**AIM OF THE EXERCISE:** Extend the collection of overheard subway conversations below, picking up after its final line.

On the Subway

Lady #1: I hate it when people put nail polish on their babies.
Lady #2: Really? I think it looks cute.

–6 train

Tourist: People are so nice here. I just love this city. Do you like living here?
New Yorker: It’s the best place in the world.
Tourist: Oh, it’s great. And so diverse!
New Yorker: Yes, it is.
Tourist: So many black people!
New Yorker: Um…yes.
Tourist: Black people and Asians!
New Yorker: Mm-hmm.

–F Train

Ma: She said, “OK, Mommy!”. She took it like an angel. She’s really good at taking medicine.

–D train

A drunk guy picks up an abandoned bouquet of roses.

Lush: 74. 1980. 84. Ronald Reagan. Ronald Reagan. George Bush. Bill Clinton. These roses should go to a sweetheart. I have no sweetheart. Not now. But they’ll get to a sweetheart. They’ve been neglected. Put them in some water, they’ll come back to life. New York is something else, right?

–D Train

Man: …I’m saying, you’ve passed out, and then the cat eats you. So just don’t pass out.

**DATA SUPPLIED:**
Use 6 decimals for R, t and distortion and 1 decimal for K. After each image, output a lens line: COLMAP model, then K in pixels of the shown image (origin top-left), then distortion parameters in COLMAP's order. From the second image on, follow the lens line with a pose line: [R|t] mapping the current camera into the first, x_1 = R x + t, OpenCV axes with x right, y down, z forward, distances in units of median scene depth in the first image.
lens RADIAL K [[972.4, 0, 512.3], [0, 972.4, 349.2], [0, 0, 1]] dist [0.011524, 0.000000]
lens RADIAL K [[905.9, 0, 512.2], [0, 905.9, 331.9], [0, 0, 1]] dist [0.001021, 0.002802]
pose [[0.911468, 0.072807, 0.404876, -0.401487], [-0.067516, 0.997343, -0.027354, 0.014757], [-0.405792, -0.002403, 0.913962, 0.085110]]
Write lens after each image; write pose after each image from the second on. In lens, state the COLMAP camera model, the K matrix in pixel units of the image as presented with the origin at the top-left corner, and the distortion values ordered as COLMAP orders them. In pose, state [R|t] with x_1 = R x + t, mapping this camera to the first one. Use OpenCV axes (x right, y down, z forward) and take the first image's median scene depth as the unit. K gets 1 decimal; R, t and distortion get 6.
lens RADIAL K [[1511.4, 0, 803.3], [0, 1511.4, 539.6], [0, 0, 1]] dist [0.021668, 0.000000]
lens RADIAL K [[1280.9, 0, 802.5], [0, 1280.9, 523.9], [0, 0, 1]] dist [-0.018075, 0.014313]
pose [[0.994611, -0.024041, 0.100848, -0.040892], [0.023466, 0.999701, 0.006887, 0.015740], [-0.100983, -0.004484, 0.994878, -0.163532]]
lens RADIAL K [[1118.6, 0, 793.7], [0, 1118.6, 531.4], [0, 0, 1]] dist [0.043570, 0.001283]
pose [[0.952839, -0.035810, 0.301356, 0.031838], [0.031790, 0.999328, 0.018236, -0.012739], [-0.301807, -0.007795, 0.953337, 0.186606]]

**TASK RESULT:**
–1 Train

Overheard by: Dan Dickinson

Drunk woman: …so I had the 6 pounds of meat for the meatloaf and I’m stirring. It was for like 15 people–I had the whole family over–and I turn away for one minute. I came back to find my daughter stirring it, but she had poured in Meow Mix cat food. So me and my mother start picking the cat food out (it was the seafood flavored one) but there was too much in it. So I just put it in the oven, and while everyone was eating it I kept singing the Meow Mix song under my breath. My sister-in-law and mother-in-law asked for the recipe afterwards.

–LIRR to Penn Station

Overheard by: Jax

Urban chick: They eat some fucked up shit. I could be starving but if I’m at her house I won’t eat. I’ll make me a sammich. Bean curd soup! I never heard of no shit like that. Bean curd soup.

–D train

Urban woman: Those little Chinese people never even say “Excuse me”! They’re so fucking goddamn rude!

–D Train

Woman: Yeah…and I told my mother, “Sorry, but you can’t abort a 28-year-old fetus.”

–1/9 Train

Overheard by: Stephanie

A homeless man steals money from a yuppie/African immigrant, who promptly grabs the homeless guy and wrestles him to the floor.

Hobo: I ain’t bothering you! I ain’t bothering you!
Passenger #1: I’m betting on the black guy!
Passenger #2: They’re both black!
Passenger #1: I’m betting on the blacker guy!

The immigrant throws the homeless man out of the car at the next stop.

Passenger #3: Man, he’s tough! Back in his country, they don’t have McDonald’s to go to for dinner! They hunt rhinos over there!

–6 Train

Overheard by: Todd Seavey

A woman blocks the entire stairway. The man behind her says: Lady, if ya gotta be fat an’ slow, could ya do it in fronna somebody else?

–Union Square station

A portly Russian man sits down in between me and an Italian woman this morning. I bite my tongue. She does not: You’re joking, right? You don’t fit! You should just pick yourself up!